MATERIAL PROVIDED —
============================================================
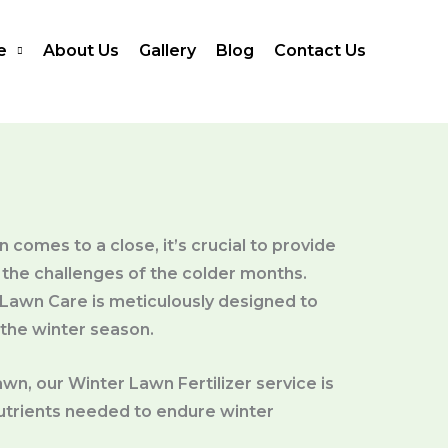
e
About Us
Gallery
Blog
Contact Us
.
n comes to a close, it’s crucial to provide
 the challenges of the colder months.
 Lawn Care is meticulously designed to
 the winter season.
wn, our Winter Lawn Fertilizer service is
 nutrients needed to endure winter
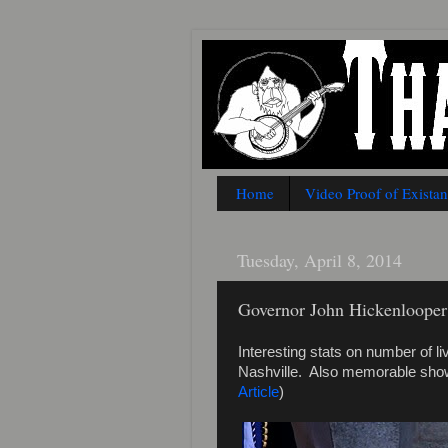
Home
Video Proof of Exista
Tuesday, April 8, 2014
Governor John Hickenlooper 
Interesting stats on number of 
Nashville. Also memorable show
Article
)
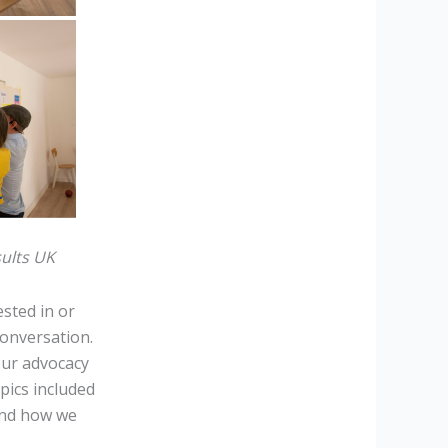
sults UK
ested in or
onversation.
our advocacy
pics included
and how we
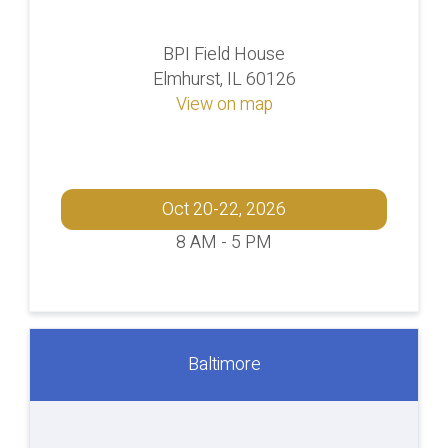
BPI Field House
Elmhurst, IL 60126
View on map
Oct 20-22, 2026
8 AM - 5 PM
Baltimore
============================================================
GOAL OF THE EXERCISE — Reproduce the whole of the data, word for word, and omit its pictures.

EXPECTED OUTPUT —
e
About Us
Gallery
Blog
Contact Us
.
n comes to a close, it’s crucial to provide
 the challenges of the colder months.
 Lawn Care is meticulously designed to
 the winter season.
wn, our Winter Lawn Fertilizer service is
 nutrients needed to endure winter
Home
Video Proof of Exista
Tuesday, April 8, 2014
Governor John Hickenlooper 
Interesting stats on number of 
Nashville. Also memorable show
Article
)
sults UK
ested in or
onversation.
our advocacy
pics included
and how we
BPI Field House
Elmhurst, IL 60126
View on map
Oct 20-22, 2026
8 AM - 5 PM
Baltimore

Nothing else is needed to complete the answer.